As this series starts, Alex is pondering what Sam Tyler's psychosis is all about when she is taken hostage by a man who claims to know her, and shot. She wakes up as a police inspector in the year 1981, complete with heavy makeup, loud ties, and flock of seagulls hairdos. Surrounded by the same anachronistic team of cops that Sam found himself with, Alex is left to solve crimes with her modern know-how in the still mysogynist, still racist, still overly colourful world of London, 1981 - while struggling to wake up and return to her daughter in the present day.
I like it so far. This show is really a vehicle for Philip Glenister, who plays the dinosaur police chief inspector Gene Hunt. He hasn't changed in the past eight years, aside from the upgrade in wardrobe and transportation. Alex Drake provides a competent foil for Hunt, being a smart, tough woman who can keep up with his attitude and backwards ways. I look forward to seeing how this one plays out, since it's the same world that Sam Tyler was trapped in, but with in Alex Drake's mind this time.
Other notes on the opener:
-Sam Tyler, upon his suicide, returned to this world and lived here until 1980, where he was apparently killed driving his car into a river in pursuit of a robbery suspect. His body was never found though, so is he REALLY dead here?
-Alex is stalked by an evil clown much in the same way as the test card girl followed Sam around. She is also getting messages in her dreams and through the television. He daughter may also be in on it, as she shows up in several dream sequences.
-Zippy and George are from a long-running children's show called Rainbow. They are both voiced in that show and here by Roy Skelton, most famously known to genre fans as one of the most recognized voices of the Daleks.
-Alex is already convinced that she's in a coma but is still astounded by the realism and reactions of the people around her. So, we're left to ask just how much of a hallucination she's really in. The format of the show prevents a definitive answer, but what are the odds?
Mark
Posted by Lee (Member # 393) on :
Their vision of 1981 is, quite frankly, all screwy. There were no riverboats full of yuppies in June/July 1981. Or maybe there were, since there was one in The Long Good Friday (quite possibly my favourite film of all time), made in 1979. But they're not being subtle about the 80's imagery, in fact they've gone rather over the top. You see, while (as I said in the LoM thread) I remember 1973, I REMEMBER 1981.
Posted by Harry (Member # 265) on :
I didn't know it was a sequel to Life on Mars, and I never watched that show before. So they caught me off-guard! I suspect I might get hooked.
It's really odd, I must say. But it has an evil clown and loud British coppers called 'Guv'. Lovely!

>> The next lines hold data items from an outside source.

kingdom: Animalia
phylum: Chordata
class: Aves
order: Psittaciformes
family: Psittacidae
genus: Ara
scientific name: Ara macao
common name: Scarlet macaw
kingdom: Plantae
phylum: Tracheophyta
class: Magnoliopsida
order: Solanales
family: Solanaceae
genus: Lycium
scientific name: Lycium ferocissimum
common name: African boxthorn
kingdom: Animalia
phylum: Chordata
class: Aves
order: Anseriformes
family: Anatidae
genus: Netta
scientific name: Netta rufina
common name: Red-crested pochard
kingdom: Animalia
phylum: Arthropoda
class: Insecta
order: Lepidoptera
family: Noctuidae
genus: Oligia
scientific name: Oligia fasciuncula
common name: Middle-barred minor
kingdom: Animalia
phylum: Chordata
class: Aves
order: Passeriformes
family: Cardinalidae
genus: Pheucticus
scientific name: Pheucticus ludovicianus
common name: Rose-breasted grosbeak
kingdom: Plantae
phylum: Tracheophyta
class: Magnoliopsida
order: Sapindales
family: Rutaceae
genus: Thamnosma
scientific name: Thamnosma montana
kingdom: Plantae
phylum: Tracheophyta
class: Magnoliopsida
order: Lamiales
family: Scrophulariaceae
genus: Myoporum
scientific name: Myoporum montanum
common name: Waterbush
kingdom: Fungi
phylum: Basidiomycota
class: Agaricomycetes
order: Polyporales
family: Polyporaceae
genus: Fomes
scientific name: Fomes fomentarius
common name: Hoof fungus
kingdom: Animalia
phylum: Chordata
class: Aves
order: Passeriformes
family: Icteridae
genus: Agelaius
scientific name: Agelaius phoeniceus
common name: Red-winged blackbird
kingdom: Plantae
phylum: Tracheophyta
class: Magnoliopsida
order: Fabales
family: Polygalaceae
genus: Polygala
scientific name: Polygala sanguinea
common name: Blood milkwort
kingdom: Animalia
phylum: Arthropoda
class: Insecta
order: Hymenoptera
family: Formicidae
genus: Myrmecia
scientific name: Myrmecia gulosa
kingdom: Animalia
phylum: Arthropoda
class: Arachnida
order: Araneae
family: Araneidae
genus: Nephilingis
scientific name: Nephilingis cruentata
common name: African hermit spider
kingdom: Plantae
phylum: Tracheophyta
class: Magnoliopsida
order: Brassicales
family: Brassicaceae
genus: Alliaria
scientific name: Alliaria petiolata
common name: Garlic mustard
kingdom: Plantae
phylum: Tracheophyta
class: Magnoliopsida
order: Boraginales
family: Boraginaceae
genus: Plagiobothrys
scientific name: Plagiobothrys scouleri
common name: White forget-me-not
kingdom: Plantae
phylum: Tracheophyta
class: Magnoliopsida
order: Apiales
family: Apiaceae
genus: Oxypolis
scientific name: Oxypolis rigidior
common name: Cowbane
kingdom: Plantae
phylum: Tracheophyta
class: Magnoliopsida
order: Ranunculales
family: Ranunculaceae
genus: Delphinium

Posted by The Ginger Beacon (Member # 1585) on :
Watched the second epp last night. I'm not convinced - Gene Hunt is on form, and Ray is becoming far more likeable.
I just don't like Alex - I just don't believe that an experienced police officer would bring their daughter to a crime scene with a gun weilding loony. She's also just a bit too much of a pompous twit, but I did like her sparing with specky-four-eyes brief in epp 2.
Thinking about it, I didn't like Sam Tyler that much to begin with either, so we'll have to see.